» WHAT THE EXERCISE ASKS
Leave out the pictures and print the records below exactly.

++++ INPUT RECORDS ++++

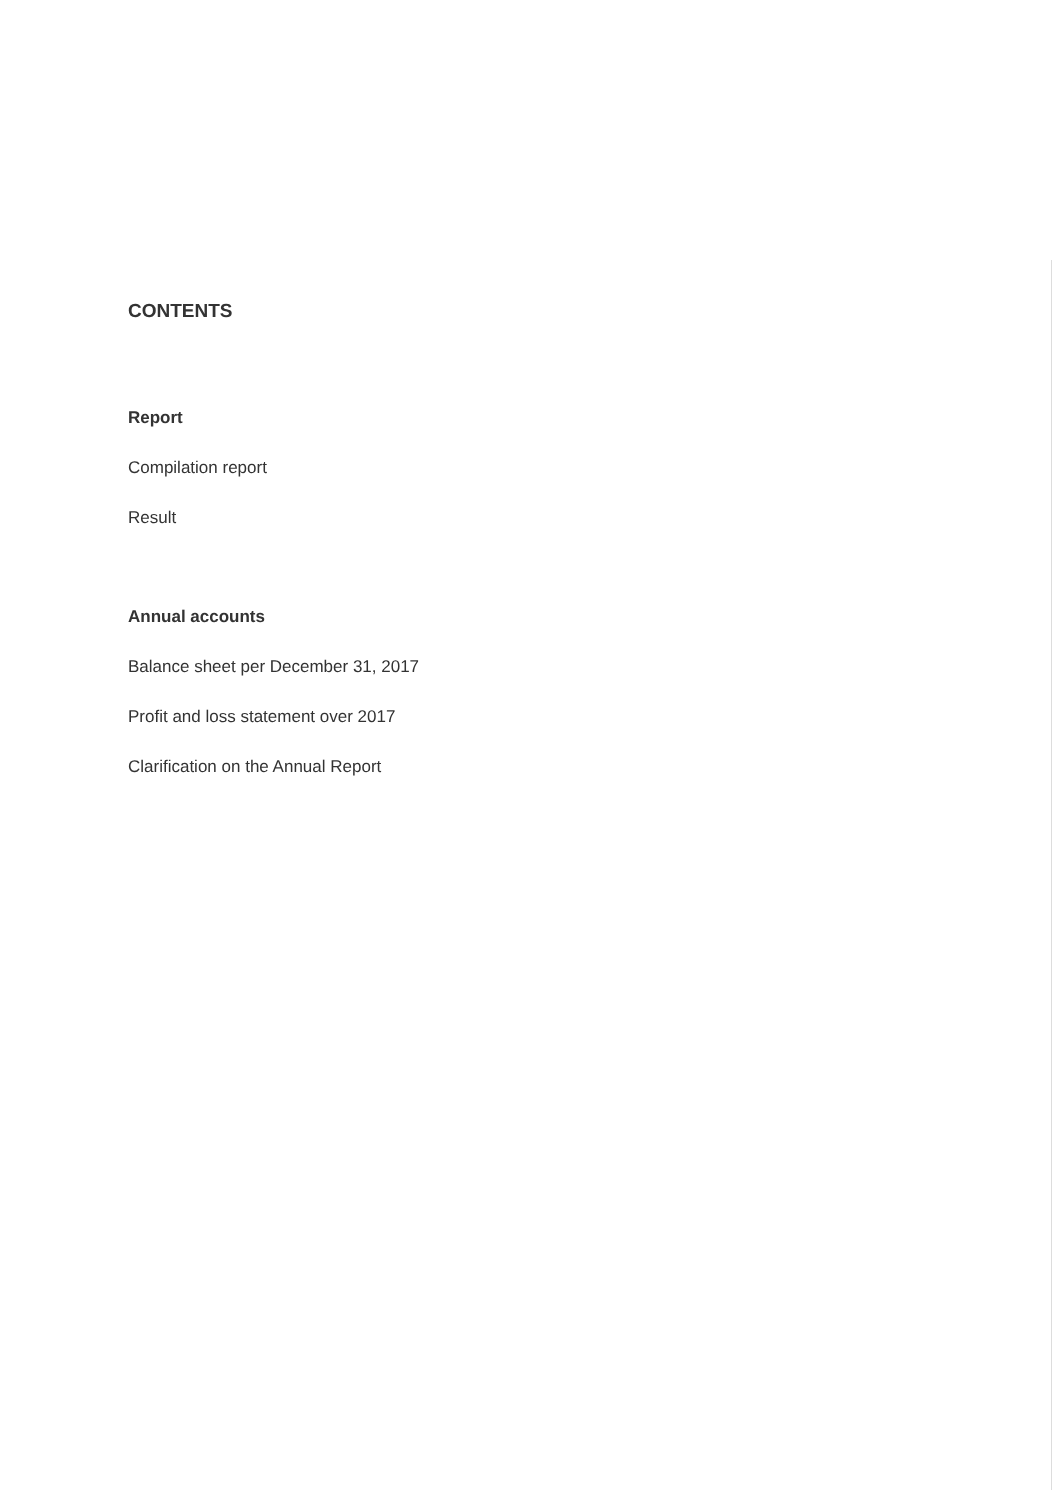CONTENTS
Report
Compilation report
Result
Annual accounts
Balance sheet per December 31, 2017
Profit and loss statement over 2017
Clarification on the Annual Report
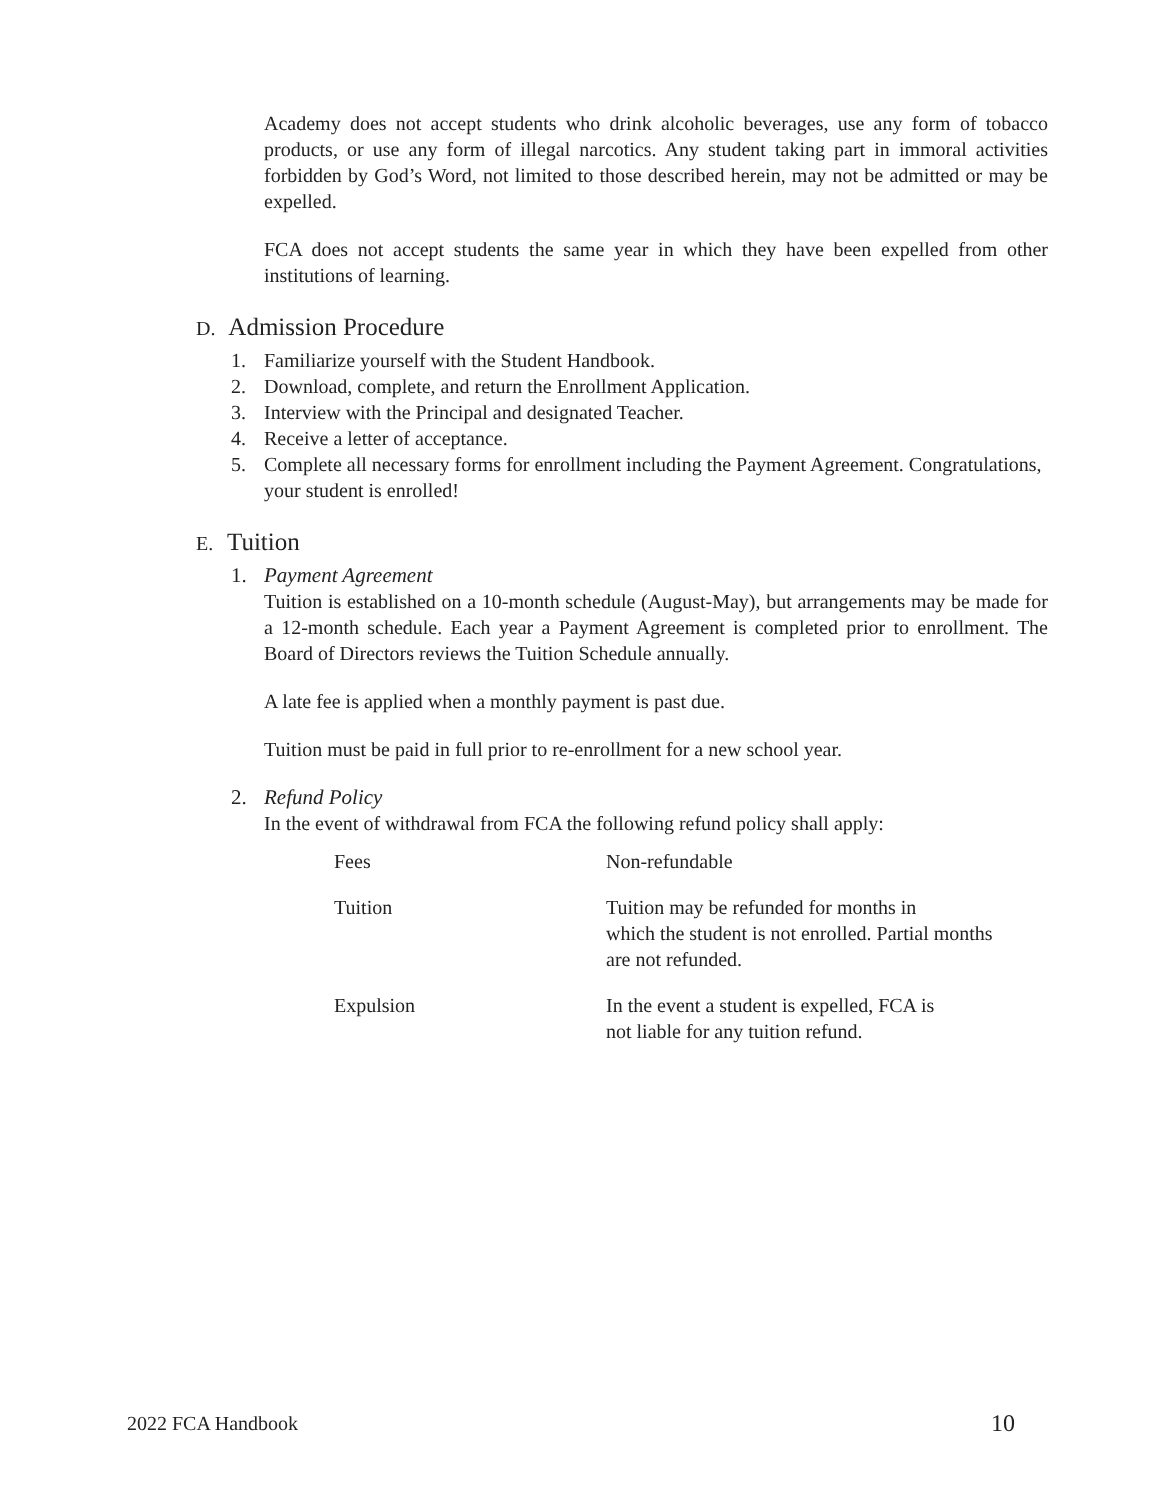Academy does not accept students who drink alcoholic beverages, use any form of tobacco products, or use any form of illegal narcotics. Any student taking part in immoral activities forbidden by God’s Word, not limited to those described herein, may not be admitted or may be expelled.
FCA does not accept students the same year in which they have been expelled from other institutions of learning.
D. Admission Procedure
1. Familiarize yourself with the Student Handbook.
2. Download, complete, and return the Enrollment Application.
3. Interview with the Principal and designated Teacher.
4. Receive a letter of acceptance.
5. Complete all necessary forms for enrollment including the Payment Agreement. Congratulations, your student is enrolled!
E. Tuition
1. Payment Agreement
Tuition is established on a 10-month schedule (August-May), but arrangements may be made for a 12-month schedule. Each year a Payment Agreement is completed prior to enrollment. The Board of Directors reviews the Tuition Schedule annually.
A late fee is applied when a monthly payment is past due.
Tuition must be paid in full prior to re-enrollment for a new school year.
2. Refund Policy
In the event of withdrawal from FCA the following refund policy shall apply:
| Fees | Non-refundable |
| Tuition | Tuition may be refunded for months in which the student is not enrolled. Partial months are not refunded. |
| Expulsion | In the event a student is expelled, FCA is not liable for any tuition refund. |
2022 FCA Handbook 10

++++

» SOLUTION TO THE PROBLEM
CONTENTS
Report
Compilation report
Result
Annual accounts
Balance sheet per December 31, 2017
Profit and loss statement over 2017
Clarification on the Annual Report
Academy does not accept students who drink alcoholic beverages, use any form of tobacco products, or use any form of illegal narcotics. Any student taking part in immoral activities forbidden by God’s Word, not limited to those described herein, may not be admitted or may be expelled.
FCA does not accept students the same year in which they have been expelled from other institutions of learning.
D. Admission Procedure
1. Familiarize yourself with the Student Handbook.
2. Download, complete, and return the Enrollment Application.
3. Interview with the Principal and designated Teacher.
4. Receive a letter of acceptance.
5. Complete all necessary forms for enrollment including the Payment Agreement. Congratulations, your student is enrolled!
E. Tuition
1. Payment Agreement
Tuition is established on a 10-month schedule (August-May), but arrangements may be made for a 12-month schedule. Each year a Payment Agreement is completed prior to enrollment. The Board of Directors reviews the Tuition Schedule annually.
A late fee is applied when a monthly payment is past due.
Tuition must be paid in full prior to re-enrollment for a new school year.
2. Refund Policy
In the event of withdrawal from FCA the following refund policy shall apply:
| Fees | Non-refundable |
| Tuition | Tuition may be refunded for months in which the student is not enrolled. Partial months are not refunded. |
| Expulsion | In the event a student is expelled, FCA is not liable for any tuition refund. |
2022 FCA Handbook 10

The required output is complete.